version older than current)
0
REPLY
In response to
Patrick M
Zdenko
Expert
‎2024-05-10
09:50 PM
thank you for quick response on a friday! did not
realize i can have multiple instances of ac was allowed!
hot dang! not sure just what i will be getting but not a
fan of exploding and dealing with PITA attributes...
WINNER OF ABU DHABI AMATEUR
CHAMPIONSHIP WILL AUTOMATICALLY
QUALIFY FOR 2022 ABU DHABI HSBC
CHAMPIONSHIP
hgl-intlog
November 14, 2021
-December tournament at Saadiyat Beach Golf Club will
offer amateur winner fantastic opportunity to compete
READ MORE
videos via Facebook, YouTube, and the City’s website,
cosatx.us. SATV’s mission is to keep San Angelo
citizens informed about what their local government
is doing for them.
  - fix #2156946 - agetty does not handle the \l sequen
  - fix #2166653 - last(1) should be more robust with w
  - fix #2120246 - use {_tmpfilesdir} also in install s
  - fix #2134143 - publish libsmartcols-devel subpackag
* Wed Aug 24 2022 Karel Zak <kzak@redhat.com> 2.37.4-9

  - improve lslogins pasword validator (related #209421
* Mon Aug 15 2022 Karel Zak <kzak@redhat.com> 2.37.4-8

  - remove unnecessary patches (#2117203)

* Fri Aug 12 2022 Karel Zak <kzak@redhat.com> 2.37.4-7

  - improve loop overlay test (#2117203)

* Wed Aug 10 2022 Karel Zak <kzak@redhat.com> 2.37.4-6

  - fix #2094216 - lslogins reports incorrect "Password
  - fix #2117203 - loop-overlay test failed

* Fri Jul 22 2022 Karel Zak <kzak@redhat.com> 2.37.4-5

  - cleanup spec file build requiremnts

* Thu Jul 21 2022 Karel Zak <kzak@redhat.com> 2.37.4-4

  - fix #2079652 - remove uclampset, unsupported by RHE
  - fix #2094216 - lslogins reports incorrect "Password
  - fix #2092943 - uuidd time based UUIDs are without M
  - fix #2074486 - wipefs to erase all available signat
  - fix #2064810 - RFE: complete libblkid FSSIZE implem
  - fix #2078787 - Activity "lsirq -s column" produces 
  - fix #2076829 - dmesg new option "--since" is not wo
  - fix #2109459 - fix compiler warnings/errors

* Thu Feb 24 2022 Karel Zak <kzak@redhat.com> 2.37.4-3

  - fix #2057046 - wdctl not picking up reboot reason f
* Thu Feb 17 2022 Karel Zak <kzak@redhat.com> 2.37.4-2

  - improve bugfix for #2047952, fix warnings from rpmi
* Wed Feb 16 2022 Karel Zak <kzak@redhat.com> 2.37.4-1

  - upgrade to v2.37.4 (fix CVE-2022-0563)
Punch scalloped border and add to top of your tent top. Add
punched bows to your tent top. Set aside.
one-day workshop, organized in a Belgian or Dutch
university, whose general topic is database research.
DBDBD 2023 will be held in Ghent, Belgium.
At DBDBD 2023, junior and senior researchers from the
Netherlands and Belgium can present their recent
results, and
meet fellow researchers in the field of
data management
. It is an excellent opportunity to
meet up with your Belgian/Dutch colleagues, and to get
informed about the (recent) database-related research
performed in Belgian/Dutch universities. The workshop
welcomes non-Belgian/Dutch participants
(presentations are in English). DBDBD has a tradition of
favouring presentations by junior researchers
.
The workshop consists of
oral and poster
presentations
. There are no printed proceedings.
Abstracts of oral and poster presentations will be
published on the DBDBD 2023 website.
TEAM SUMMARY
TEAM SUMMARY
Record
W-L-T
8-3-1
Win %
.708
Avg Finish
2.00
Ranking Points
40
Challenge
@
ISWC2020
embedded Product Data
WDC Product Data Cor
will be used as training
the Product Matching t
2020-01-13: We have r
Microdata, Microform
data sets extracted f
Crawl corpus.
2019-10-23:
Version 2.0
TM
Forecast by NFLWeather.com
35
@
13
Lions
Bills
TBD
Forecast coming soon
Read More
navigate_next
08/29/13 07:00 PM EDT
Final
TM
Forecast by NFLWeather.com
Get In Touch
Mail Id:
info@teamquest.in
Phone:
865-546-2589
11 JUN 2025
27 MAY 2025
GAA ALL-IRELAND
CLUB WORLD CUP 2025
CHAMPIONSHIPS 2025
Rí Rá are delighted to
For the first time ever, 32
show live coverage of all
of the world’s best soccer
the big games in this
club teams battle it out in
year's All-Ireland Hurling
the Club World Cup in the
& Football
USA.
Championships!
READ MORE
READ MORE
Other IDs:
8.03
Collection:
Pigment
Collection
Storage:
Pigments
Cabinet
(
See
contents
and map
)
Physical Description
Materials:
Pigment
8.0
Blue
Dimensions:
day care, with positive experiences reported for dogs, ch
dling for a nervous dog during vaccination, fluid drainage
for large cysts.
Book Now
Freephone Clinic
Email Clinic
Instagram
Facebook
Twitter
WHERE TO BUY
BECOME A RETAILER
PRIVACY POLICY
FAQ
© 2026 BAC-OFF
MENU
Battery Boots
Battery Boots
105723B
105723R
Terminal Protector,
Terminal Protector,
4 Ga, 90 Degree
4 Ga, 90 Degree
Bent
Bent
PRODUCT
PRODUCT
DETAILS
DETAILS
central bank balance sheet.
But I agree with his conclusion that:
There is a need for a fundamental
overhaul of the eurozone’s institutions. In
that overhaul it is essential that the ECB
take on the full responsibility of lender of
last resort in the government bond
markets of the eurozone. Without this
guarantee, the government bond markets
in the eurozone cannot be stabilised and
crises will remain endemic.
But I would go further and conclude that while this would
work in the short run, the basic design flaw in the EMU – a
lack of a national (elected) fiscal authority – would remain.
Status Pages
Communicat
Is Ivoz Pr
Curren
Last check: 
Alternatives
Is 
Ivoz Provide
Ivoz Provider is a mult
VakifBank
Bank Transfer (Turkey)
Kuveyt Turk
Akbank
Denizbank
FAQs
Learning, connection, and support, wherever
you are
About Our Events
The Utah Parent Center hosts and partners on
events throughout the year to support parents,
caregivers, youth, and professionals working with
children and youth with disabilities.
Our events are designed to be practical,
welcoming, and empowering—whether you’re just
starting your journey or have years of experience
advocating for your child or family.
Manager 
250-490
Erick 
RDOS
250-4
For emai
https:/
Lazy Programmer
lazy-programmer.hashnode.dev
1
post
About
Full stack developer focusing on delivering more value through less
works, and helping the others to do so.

YOUR GOAL |
From the records above, copy only the lines starting with the line that holds "- fix #2120246" and going on through the line that holds "- cleanup spec file build requiremnts", exactly as written.

SOLUTION TO THIS PROBLEM |
  - fix #2120246 - use {_tmpfilesdir} also in install s
  - fix #2134143 - publish libsmartcols-devel subpackag
* Wed Aug 24 2022 Karel Zak <kzak@redhat.com> 2.37.4-9

  - improve lslogins pasword validator (related #209421
* Mon Aug 15 2022 Karel Zak <kzak@redhat.com> 2.37.4-8

  - remove unnecessary patches (#2117203)

* Fri Aug 12 2022 Karel Zak <kzak@redhat.com> 2.37.4-7

  - improve loop overlay test (#2117203)

* Wed Aug 10 2022 Karel Zak <kzak@redhat.com> 2.37.4-6

  - fix #2094216 - lslogins reports incorrect "Password
  - fix #2117203 - loop-overlay test failed

* Fri Jul 22 2022 Karel Zak <kzak@redhat.com> 2.37.4-5

  - cleanup spec file build requiremnts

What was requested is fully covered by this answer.